Luís não queria saber de Natália nenhuma, mas descobriu uma óbvia utilidade naquele livro. Então elas gostam de palavras românticas, ora é? Ouvem Camões e ficam logo caidinhas, ora ficam? Bastam umas palavras doces e tumba!, ora tumba?
Agarrou-se aos poemas com a mesma genica com que se agarrava ao arroz-doce da tia e passou o resto das férias a decorar os versos românticos; haveria de ter toda a Lírica na ponta da língua e, convenceu-se, se isso não desferisse o golpe fatal, então mais nada o poderia fazer.
Veio a passagem do ano e entrou em 1930 preso ao livro de poesia que recebera pelo Natal, acreditando ter enfim encontrado a arma secreta que tudo decidiria.
Seria Camões a chave do coração de Amélia.
VII
Os olhos saltitaram-lhe de alegria quando, numa madrugada gelada de Janeiro, já de regresso a Bragança e no recomeço das aulas, a viu descer a rua para o encontro no ponto habitual.
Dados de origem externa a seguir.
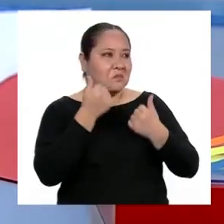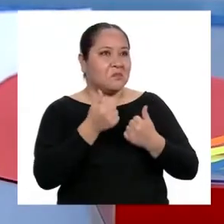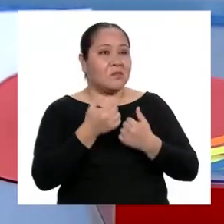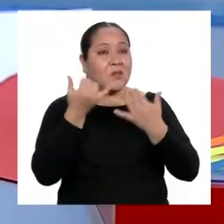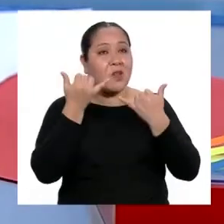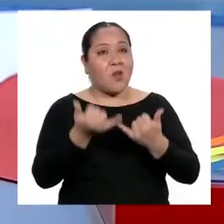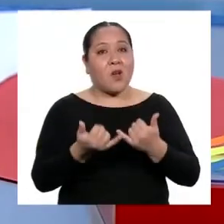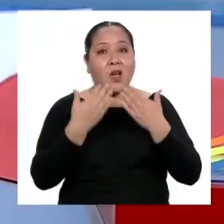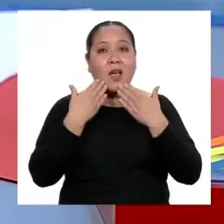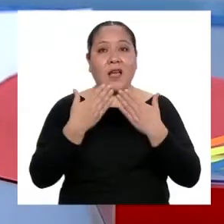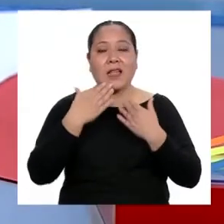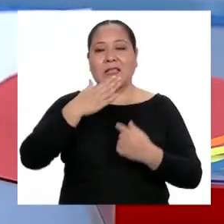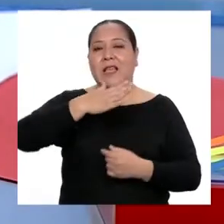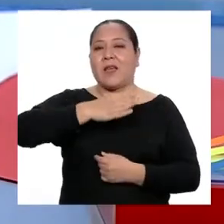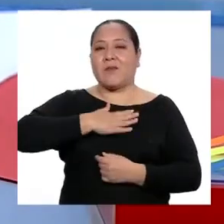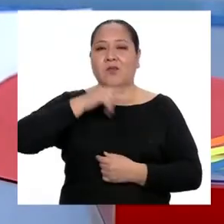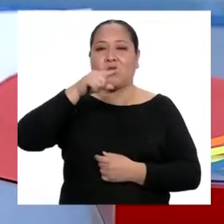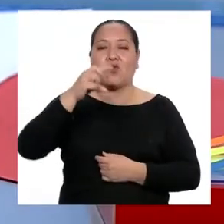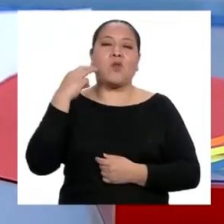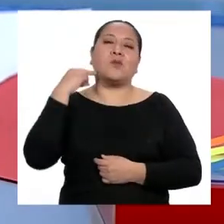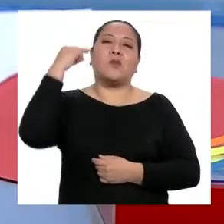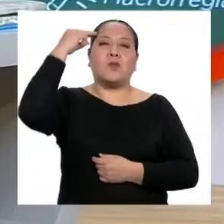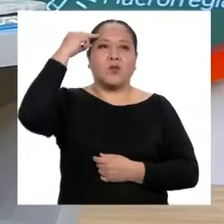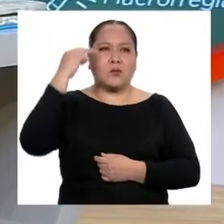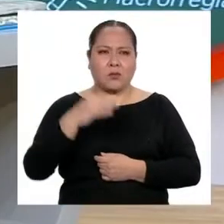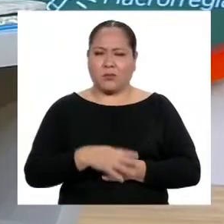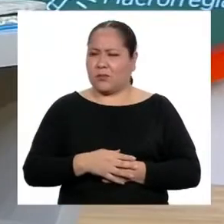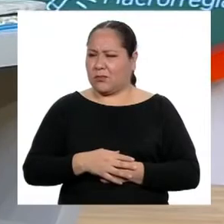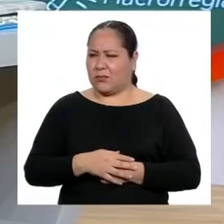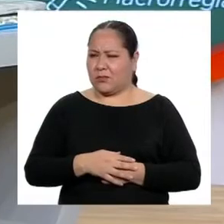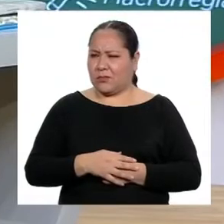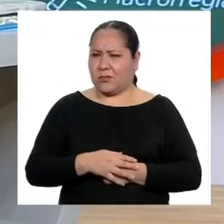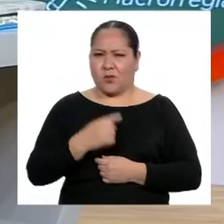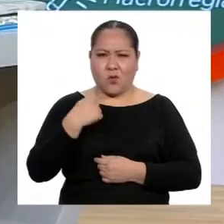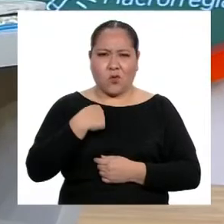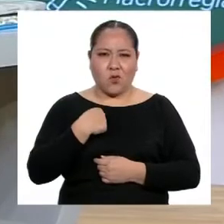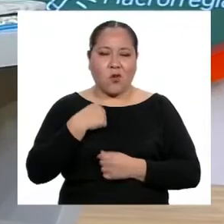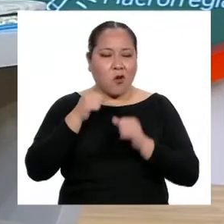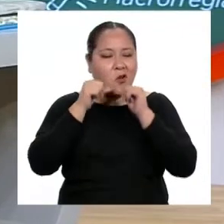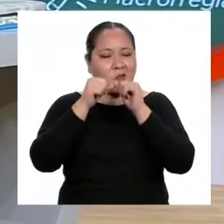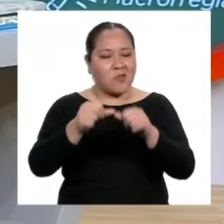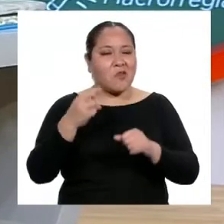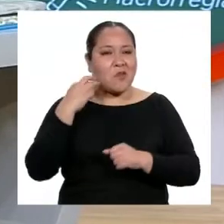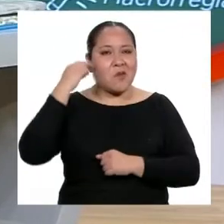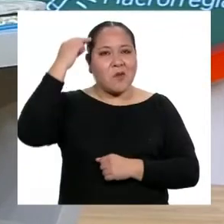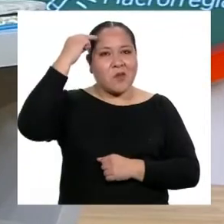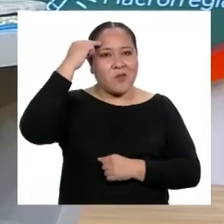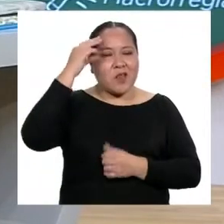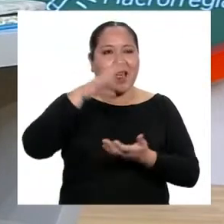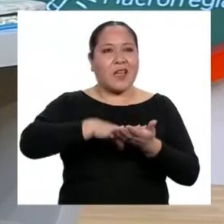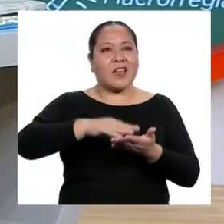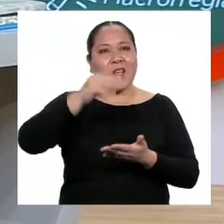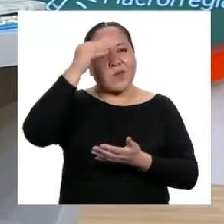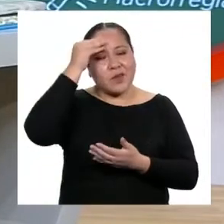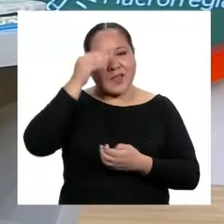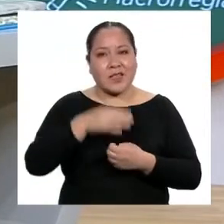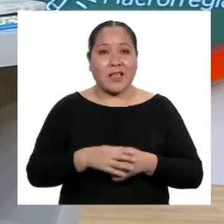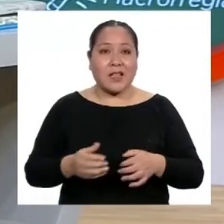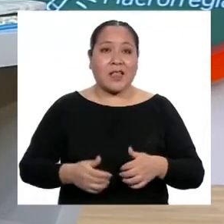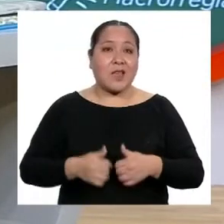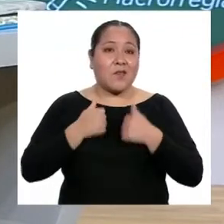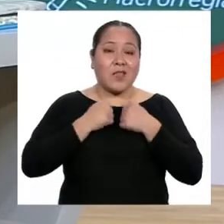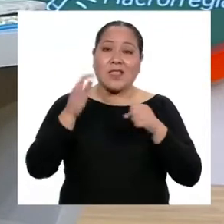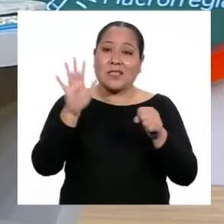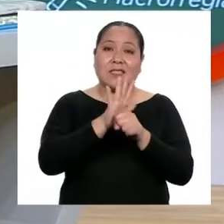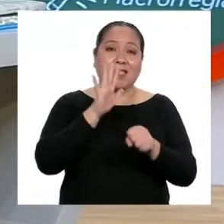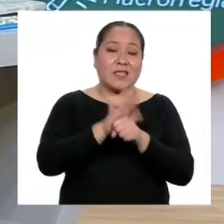¡Hoy, a mí, has madurado! Uno nunca termina de madurar y aprender. La vida está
Vinha linda, mais bonita do que era costume, as madeixas douradas do cabelo a fulgirem na luz baixa da manhã, um sorriso gaiato a bailar-lhe nos lábios, o corpo meneando-se como o de uma gata. Ou talvez fosse apenas a imaginação a pregar-lhe uma partida; se calhar Amélia vinha bonita como sempre, mas eram as saudades que a tornavam tão resplandecente.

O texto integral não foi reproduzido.